AVAILABLE RECORDS.
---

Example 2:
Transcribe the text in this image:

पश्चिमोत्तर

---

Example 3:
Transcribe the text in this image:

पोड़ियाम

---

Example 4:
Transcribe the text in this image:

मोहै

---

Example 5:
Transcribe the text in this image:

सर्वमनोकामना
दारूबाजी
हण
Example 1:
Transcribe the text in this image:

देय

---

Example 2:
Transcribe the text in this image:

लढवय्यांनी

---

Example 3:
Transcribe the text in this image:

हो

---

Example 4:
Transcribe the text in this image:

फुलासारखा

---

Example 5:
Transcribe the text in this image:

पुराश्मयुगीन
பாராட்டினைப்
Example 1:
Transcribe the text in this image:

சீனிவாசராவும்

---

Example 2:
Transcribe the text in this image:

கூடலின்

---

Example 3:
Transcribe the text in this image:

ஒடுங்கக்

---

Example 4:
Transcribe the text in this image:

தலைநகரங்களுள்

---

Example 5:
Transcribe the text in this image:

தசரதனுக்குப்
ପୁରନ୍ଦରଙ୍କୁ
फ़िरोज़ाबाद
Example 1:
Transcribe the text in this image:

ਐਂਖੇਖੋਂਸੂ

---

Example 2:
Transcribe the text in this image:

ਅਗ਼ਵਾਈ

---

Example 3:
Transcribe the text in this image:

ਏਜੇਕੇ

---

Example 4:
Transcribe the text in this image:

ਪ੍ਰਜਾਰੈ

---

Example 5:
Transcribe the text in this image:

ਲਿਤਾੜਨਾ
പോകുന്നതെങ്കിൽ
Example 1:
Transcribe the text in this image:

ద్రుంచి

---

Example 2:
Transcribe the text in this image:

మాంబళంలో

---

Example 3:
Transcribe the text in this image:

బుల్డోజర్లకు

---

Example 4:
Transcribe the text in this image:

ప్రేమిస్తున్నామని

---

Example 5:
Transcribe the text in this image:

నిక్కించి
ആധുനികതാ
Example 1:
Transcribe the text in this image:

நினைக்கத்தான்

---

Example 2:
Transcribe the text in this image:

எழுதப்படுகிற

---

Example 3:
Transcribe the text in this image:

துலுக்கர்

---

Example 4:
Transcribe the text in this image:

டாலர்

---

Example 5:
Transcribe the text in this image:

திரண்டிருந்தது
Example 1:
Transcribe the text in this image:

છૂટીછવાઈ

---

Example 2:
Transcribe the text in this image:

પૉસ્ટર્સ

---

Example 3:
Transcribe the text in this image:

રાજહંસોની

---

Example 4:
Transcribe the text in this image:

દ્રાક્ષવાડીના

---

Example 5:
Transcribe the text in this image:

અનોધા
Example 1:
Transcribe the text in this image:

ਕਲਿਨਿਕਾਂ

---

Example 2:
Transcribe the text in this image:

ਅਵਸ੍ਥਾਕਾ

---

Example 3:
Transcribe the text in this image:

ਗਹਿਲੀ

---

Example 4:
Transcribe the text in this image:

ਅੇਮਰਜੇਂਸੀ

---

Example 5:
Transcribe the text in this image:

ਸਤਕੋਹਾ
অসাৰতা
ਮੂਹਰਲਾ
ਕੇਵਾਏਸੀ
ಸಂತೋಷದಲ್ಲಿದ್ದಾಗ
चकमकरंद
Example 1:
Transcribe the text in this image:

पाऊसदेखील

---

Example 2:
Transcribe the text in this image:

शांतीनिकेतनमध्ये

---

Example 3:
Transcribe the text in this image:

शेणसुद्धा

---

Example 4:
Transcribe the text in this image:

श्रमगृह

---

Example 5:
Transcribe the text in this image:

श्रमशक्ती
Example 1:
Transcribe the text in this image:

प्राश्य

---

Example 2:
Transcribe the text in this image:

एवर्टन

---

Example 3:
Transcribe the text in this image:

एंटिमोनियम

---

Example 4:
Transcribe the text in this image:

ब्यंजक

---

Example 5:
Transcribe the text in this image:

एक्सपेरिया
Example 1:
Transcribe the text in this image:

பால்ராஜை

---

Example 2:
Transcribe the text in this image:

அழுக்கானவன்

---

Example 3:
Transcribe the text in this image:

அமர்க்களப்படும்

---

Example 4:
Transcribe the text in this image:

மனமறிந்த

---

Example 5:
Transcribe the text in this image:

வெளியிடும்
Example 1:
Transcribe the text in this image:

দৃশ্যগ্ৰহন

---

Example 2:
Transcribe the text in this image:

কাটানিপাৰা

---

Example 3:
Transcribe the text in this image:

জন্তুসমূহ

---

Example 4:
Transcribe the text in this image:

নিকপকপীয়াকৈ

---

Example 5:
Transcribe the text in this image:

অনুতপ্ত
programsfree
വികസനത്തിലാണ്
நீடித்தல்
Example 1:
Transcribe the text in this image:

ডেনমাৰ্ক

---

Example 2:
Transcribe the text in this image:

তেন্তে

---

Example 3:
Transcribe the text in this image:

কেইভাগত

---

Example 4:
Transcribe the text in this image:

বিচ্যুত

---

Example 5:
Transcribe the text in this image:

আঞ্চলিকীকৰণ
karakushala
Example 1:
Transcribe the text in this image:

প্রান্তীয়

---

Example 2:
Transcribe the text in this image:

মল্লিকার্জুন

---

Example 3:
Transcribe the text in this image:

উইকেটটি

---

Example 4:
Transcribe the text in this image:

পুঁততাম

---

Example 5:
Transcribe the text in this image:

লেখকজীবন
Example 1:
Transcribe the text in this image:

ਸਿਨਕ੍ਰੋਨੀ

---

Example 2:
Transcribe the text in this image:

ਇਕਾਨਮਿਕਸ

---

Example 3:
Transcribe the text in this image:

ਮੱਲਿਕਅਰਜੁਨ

STATED EXERCISE.
Rewrite all of the records above, changing every "Transcribe" to "Copy" and leaving everything else as it is.

EXERCISE OUTPUT.
---

Example 2:
Copy the text in this image:

पश्चिमोत्तर

---

Example 3:
Copy the text in this image:

पोड़ियाम

---

Example 4:
Copy the text in this image:

मोहै

---

Example 5:
Copy the text in this image:

सर्वमनोकामना
दारूबाजी
हण
Example 1:
Copy the text in this image:

देय

---

Example 2:
Copy the text in this image:

लढवय्यांनी

---

Example 3:
Copy the text in this image:

हो

---

Example 4:
Copy the text in this image:

फुलासारखा

---

Example 5:
Copy the text in this image:

पुराश्मयुगीन
பாராட்டினைப்
Example 1:
Copy the text in this image:

சீனிவாசராவும்

---

Example 2:
Copy the text in this image:

கூடலின்

---

Example 3:
Copy the text in this image:

ஒடுங்கக்

---

Example 4:
Copy the text in this image:

தலைநகரங்களுள்

---

Example 5:
Copy the text in this image:

தசரதனுக்குப்
ପୁରନ୍ଦରଙ୍କୁ
फ़िरोज़ाबाद
Example 1:
Copy the text in this image:

ਐਂਖੇਖੋਂਸੂ

---

Example 2:
Copy the text in this image:

ਅਗ਼ਵਾਈ

---

Example 3:
Copy the text in this image:

ਏਜੇਕੇ

---

Example 4:
Copy the text in this image:

ਪ੍ਰਜਾਰੈ

---

Example 5:
Copy the text in this image:

ਲਿਤਾੜਨਾ
പോകുന്നതെങ്കിൽ
Example 1:
Copy the text in this image:

ద్రుంచి

---

Example 2:
Copy the text in this image:

మాంబళంలో

---

Example 3:
Copy the text in this image:

బుల్డోజర్లకు

---

Example 4:
Copy the text in this image:

ప్రేమిస్తున్నామని

---

Example 5:
Copy the text in this image:

నిక్కించి
ആധുനികതാ
Example 1:
Copy the text in this image:

நினைக்கத்தான்

---

Example 2:
Copy the text in this image:

எழுதப்படுகிற

---

Example 3:
Copy the text in this image:

துலுக்கர்

---

Example 4:
Copy the text in this image:

டாலர்

---

Example 5:
Copy the text in this image:

திரண்டிருந்தது
Example 1:
Copy the text in this image:

છૂટીછવાઈ

---

Example 2:
Copy the text in this image:

પૉસ્ટર્સ

---

Example 3:
Copy the text in this image:

રાજહંસોની

---

Example 4:
Copy the text in this image:

દ્રાક્ષવાડીના

---

Example 5:
Copy the text in this image:

અનોધા
Example 1:
Copy the text in this image:

ਕਲਿਨਿਕਾਂ

---

Example 2:
Copy the text in this image:

ਅਵਸ੍ਥਾਕਾ

---

Example 3:
Copy the text in this image:

ਗਹਿਲੀ

---

Example 4:
Copy the text in this image:

ਅੇਮਰਜੇਂਸੀ

---

Example 5:
Copy the text in this image:

ਸਤਕੋਹਾ
অসাৰতা
ਮੂਹਰਲਾ
ਕੇਵਾਏਸੀ
ಸಂತೋಷದಲ್ಲಿದ್ದಾಗ
चकमकरंद
Example 1:
Copy the text in this image:

पाऊसदेखील

---

Example 2:
Copy the text in this image:

शांतीनिकेतनमध्ये

---

Example 3:
Copy the text in this image:

शेणसुद्धा

---

Example 4:
Copy the text in this image:

श्रमगृह

---

Example 5:
Copy the text in this image:

श्रमशक्ती
Example 1:
Copy the text in this image:

प्राश्य

---

Example 2:
Copy the text in this image:

एवर्टन

---

Example 3:
Copy the text in this image:

एंटिमोनियम

---

Example 4:
Copy the text in this image:

ब्यंजक

---

Example 5:
Copy the text in this image:

एक्सपेरिया
Example 1:
Copy the text in this image:

பால்ராஜை

---

Example 2:
Copy the text in this image:

அழுக்கானவன்

---

Example 3:
Copy the text in this image:

அமர்க்களப்படும்

---

Example 4:
Copy the text in this image:

மனமறிந்த

---

Example 5:
Copy the text in this image:

வெளியிடும்
Example 1:
Copy the text in this image:

দৃশ্যগ্ৰহন

---

Example 2:
Copy the text in this image:

কাটানিপাৰা

---

Example 3:
Copy the text in this image:

জন্তুসমূহ

---

Example 4:
Copy the text in this image:

নিকপকপীয়াকৈ

---

Example 5:
Copy the text in this image:

অনুতপ্ত
programsfree
വികസനത്തിലാണ്
நீடித்தல்
Example 1:
Copy the text in this image:

ডেনমাৰ্ক

---

Example 2:
Copy the text in this image:

তেন্তে

---

Example 3:
Copy the text in this image:

কেইভাগত

---

Example 4:
Copy the text in this image:

বিচ্যুত

---

Example 5:
Copy the text in this image:

আঞ্চলিকীকৰণ
karakushala
Example 1:
Copy the text in this image:

প্রান্তীয়

---

Example 2:
Copy the text in this image:

মল্লিকার্জুন

---

Example 3:
Copy the text in this image:

উইকেটটি

---

Example 4:
Copy the text in this image:

পুঁততাম

---

Example 5:
Copy the text in this image:

লেখকজীবন
Example 1:
Copy the text in this image:

ਸਿਨਕ੍ਰੋਨੀ

---

Example 2:
Copy the text in this image:

ਇਕਾਨਮਿਕਸ

---

Example 3:
Copy the text in this image:

ਮੱਲਿਕਅਰਜੁਨ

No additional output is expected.